- **Tarefa a cumprir**
Reproduza a parte do texto sobre o cacau agroflorestal que começa em "A empresa escolheu" e termina em "diretor da Belterra.", trocando "hectares" por "ha".

O potencial econômico e ambiental do cacau agroflorestal também chama a atenção de empresas interessadas em investir na restauração florestal. É o caso da Belterra. Fundada há quatro anos pelo geógrafo Valmir Ortega, a empresa busca modelos de negócio economicamente viáveis para ajudar o Brasil a atingir a meta de restaurar mais de 70 milhões de hectares de pasto degradado. “Nós vamos ter que fazer essa restauração com modelos que sejam capazes de atrair investimento na escala dos bilhões de reais”, resume Valmir. “Não vai ser só com filantropia que vamos conseguir isso.”
A empresa escolheu justamente o cacau como espécie-chave em seus plantios, que incluem também açaí, cupuaçu, pupunha e dendê cultivados em áreas arrendadas de pequenos e médios produtores. Ao todo, a Belterra já implantou 2.000 hectares e tem outros 8.000 hectares contratados para implantação até 2025. A meta, segundo Ortega, é chegar a 50 mil hectares até 2030.
“O cacau representa uma mega oportunidade comercial para o Brasil. O país já foi o primeiro produtor mundial, mas hoje nós temos que importar cacau da África para abastecer nossa indústria de chocolate, que exporta. Nosso primeiro desafio é ajudar a eliminar a importação e fazer do Brasil autossuficiente em cacau em três ou quatro anos”, afirma o diretor da Belterra.
Vantagens
A capacidade regenerativa e de geração de renda do cacau na Amazônia passa, necessariamente, pela exploração dessa cultura em modelo agroflorestal, segundo alerta o pesquisador Adriano Venturieri, da Embrapa Amazônia Oriental. “Em algumas regiões, está acontecendo esse movimento de plantar cacau a pleno sol, mas a médio e longo pra-zo isso vai ser ruim”, afirma ele.
Apesar de, nos primeiros anos, ele ter produtividade cerca de 40% maior que a do cacau agroflorestal, o cultivo a pleno sol, sem a presença de outras espécies, tende a perder o vigor com o passar do tempo, explica o especialista. Além disso, as plantas ficam mais suscetíveis a pragas e doenças, o que significa que, além de enfrentar paulatina queda de produtividade, o produtor passa a ver o custo aumentar.
Outra vantagem do cacau agroflorestal está no aspecto ambiental. De acordo com os cálculos da ONG Solidaridad, para cada hectare implantado, há o sequestro de 12 toneladas de carbono equivalente da atmosfera. Isso é três vezes mais do que o índice de uma pecuária extensiva com boas práticas na região, que fica entre 4 e 4,5 toneladas de carbono equivalente.
“Esse binômio cacau-pecuária, além de trazer renda para as famílias, o que é muito importante, também entra como componente de sequestro de carbo- no”, destaca o pesquisador.

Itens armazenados
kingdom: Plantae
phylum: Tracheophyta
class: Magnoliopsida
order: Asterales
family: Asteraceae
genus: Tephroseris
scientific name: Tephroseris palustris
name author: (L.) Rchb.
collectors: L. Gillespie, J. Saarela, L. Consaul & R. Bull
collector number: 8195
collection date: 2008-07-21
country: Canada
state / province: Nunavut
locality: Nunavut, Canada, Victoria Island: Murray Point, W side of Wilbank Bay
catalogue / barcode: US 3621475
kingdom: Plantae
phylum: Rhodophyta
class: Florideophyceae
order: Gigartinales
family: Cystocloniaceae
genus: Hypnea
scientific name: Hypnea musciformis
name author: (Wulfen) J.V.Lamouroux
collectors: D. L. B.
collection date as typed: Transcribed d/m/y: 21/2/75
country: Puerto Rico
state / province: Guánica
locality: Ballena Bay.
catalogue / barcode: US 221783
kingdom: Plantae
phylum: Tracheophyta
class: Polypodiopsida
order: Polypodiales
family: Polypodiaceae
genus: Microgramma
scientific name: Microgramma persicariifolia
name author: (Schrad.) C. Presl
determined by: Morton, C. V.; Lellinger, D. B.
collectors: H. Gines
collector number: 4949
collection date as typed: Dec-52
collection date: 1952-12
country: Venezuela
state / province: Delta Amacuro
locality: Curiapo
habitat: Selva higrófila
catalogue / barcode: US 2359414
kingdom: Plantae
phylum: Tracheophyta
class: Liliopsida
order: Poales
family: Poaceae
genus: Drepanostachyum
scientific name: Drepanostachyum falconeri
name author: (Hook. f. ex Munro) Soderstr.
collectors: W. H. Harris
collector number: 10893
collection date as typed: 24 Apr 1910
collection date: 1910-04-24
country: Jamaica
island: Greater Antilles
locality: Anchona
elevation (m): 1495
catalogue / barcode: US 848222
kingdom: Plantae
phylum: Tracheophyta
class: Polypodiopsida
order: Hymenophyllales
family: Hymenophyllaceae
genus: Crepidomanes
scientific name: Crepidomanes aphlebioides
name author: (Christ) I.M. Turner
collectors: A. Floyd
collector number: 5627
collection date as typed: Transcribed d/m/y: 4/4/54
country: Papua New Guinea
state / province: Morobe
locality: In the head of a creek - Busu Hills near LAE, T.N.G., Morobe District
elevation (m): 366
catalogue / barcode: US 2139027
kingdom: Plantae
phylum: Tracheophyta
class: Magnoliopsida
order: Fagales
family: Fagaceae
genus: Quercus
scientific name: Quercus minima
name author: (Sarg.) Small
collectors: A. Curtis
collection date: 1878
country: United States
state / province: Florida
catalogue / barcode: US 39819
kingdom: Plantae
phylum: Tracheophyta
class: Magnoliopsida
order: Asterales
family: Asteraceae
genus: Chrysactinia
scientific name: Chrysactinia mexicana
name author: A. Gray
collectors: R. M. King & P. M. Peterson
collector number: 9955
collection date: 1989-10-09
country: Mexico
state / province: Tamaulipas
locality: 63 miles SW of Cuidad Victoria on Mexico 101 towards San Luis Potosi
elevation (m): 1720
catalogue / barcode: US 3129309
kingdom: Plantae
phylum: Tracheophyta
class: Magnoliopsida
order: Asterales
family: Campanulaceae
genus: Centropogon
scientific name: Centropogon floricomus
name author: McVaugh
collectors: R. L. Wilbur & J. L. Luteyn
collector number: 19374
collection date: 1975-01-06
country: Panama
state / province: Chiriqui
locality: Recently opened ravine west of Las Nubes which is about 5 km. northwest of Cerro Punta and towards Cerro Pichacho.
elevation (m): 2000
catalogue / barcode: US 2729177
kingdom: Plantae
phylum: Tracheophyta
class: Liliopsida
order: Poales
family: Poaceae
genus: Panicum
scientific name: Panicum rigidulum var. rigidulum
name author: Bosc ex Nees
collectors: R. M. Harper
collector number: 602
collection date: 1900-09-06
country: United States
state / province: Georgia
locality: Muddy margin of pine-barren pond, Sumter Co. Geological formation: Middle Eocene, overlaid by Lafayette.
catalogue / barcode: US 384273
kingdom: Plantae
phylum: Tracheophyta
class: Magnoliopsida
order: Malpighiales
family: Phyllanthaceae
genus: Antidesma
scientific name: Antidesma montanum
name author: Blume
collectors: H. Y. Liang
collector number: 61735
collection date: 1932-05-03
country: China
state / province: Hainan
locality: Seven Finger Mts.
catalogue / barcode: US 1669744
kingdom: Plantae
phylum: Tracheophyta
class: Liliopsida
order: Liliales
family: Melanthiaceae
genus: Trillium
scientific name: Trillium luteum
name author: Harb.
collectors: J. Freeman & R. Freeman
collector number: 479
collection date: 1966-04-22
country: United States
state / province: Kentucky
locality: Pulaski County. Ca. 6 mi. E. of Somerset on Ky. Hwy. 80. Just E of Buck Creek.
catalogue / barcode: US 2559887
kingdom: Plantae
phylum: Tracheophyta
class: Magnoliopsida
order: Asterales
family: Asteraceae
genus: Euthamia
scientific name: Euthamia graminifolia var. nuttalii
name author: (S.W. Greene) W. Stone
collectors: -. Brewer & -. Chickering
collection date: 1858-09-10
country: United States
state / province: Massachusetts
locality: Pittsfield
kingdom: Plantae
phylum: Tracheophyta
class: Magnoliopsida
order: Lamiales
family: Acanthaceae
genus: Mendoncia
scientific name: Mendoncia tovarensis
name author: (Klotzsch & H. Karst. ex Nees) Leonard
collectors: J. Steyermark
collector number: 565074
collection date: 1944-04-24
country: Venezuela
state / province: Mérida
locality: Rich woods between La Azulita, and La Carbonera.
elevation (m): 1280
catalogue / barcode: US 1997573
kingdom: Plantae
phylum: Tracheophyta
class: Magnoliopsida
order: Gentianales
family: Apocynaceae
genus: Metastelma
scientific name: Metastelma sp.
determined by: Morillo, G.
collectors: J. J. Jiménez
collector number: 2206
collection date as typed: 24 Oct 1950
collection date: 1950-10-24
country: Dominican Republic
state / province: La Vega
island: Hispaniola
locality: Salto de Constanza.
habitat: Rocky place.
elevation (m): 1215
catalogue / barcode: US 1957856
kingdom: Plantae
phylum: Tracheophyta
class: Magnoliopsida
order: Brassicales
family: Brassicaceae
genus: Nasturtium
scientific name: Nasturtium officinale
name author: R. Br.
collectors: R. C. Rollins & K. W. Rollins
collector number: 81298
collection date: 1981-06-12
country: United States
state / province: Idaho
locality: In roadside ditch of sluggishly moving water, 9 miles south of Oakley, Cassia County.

- **Problema resolvido**
A empresa escolheu justamente o cacau como espécie-chave em seus plantios, que incluem também açaí, cupuaçu, pupunha e dendê cultivados em áreas arrendadas de pequenos e médios produtores. Ao todo, a Belterra já implantou 2.000 ha e tem outros 8.000 ha contratados para implantação até 2025. A meta, segundo Ortega, é chegar a 50 mil ha até 2030.
“O cacau representa uma mega oportunidade comercial para o Brasil. O país já foi o primeiro produtor mundial, mas hoje nós temos que importar cacau da África para abastecer nossa indústria de chocolate, que exporta. Nosso primeiro desafio é ajudar a eliminar a importação e fazer do Brasil autossuficiente em cacau em três ou quatro anos”, afirma o diretor da Belterra.